[BRIEF] Search the data for "субъектов" and copy every matching line.

[Records from a collection]

= = = = = = =

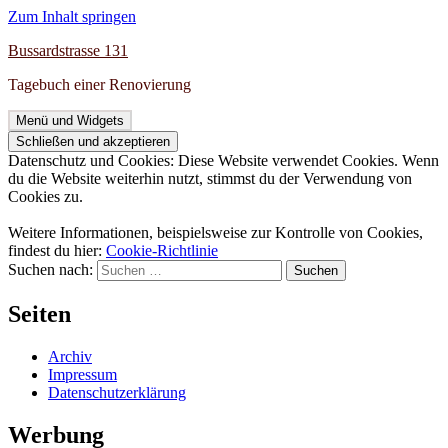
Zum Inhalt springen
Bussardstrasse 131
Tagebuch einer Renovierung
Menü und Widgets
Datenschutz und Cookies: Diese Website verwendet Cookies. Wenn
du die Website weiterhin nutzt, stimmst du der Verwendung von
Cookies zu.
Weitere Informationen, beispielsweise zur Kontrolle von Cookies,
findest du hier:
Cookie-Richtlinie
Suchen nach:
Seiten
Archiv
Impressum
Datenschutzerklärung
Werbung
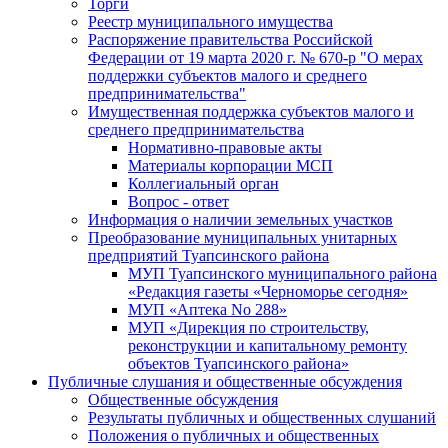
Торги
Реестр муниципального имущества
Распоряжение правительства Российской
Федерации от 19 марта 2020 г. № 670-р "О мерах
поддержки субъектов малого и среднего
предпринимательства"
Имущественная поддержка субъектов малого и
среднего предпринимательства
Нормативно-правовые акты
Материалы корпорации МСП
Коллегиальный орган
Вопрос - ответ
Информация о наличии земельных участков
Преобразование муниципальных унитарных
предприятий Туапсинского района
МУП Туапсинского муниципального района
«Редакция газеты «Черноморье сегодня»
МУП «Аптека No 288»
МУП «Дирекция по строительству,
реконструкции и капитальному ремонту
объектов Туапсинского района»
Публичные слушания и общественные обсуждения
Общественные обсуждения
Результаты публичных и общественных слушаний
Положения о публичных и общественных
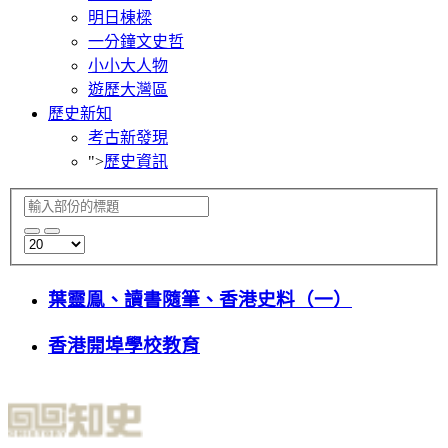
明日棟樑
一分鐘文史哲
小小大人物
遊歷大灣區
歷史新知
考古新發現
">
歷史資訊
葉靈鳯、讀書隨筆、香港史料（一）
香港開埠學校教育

= = = = = = =

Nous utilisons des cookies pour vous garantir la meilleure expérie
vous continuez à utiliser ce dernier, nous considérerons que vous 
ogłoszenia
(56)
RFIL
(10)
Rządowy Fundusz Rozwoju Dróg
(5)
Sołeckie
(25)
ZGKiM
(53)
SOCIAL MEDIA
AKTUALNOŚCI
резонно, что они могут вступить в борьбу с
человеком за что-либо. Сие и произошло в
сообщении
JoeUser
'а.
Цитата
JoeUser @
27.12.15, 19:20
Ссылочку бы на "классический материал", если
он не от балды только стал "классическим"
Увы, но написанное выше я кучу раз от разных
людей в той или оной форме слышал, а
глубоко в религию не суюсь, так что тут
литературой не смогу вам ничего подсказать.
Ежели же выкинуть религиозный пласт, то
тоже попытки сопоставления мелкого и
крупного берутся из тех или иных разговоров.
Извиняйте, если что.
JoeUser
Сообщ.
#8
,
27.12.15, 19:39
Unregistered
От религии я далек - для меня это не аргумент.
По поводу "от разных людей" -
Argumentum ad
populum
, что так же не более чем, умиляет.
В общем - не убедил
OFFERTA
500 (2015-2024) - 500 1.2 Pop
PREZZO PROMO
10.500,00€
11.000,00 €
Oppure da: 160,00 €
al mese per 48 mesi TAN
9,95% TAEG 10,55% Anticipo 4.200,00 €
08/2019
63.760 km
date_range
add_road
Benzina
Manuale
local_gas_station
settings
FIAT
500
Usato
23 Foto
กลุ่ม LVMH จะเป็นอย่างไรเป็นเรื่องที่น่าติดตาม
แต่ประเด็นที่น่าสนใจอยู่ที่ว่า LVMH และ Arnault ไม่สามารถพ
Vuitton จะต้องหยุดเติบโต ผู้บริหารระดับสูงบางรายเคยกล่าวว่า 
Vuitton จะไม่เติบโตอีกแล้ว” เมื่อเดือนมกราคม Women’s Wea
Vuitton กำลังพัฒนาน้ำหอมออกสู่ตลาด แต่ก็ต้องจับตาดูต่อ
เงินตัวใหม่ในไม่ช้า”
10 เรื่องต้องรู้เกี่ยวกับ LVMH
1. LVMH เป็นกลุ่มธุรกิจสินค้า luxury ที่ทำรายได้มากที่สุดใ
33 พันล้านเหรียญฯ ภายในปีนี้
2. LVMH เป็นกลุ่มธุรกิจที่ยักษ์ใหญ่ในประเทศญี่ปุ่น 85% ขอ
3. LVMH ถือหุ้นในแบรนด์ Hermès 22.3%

= = = = = = =

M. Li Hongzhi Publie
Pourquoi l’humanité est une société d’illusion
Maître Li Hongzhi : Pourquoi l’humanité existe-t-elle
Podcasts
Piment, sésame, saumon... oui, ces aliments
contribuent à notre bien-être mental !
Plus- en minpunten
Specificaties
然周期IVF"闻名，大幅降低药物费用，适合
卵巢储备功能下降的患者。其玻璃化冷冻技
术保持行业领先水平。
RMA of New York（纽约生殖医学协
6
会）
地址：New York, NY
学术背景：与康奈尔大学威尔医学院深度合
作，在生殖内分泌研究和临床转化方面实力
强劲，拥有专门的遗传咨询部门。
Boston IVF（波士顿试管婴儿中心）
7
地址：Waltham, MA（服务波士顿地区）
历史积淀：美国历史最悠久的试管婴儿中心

= = = = = = =

[EXERCISE OUTPUT]
поддержки субъектов малого и среднего
Имущественная поддержка субъектов малого и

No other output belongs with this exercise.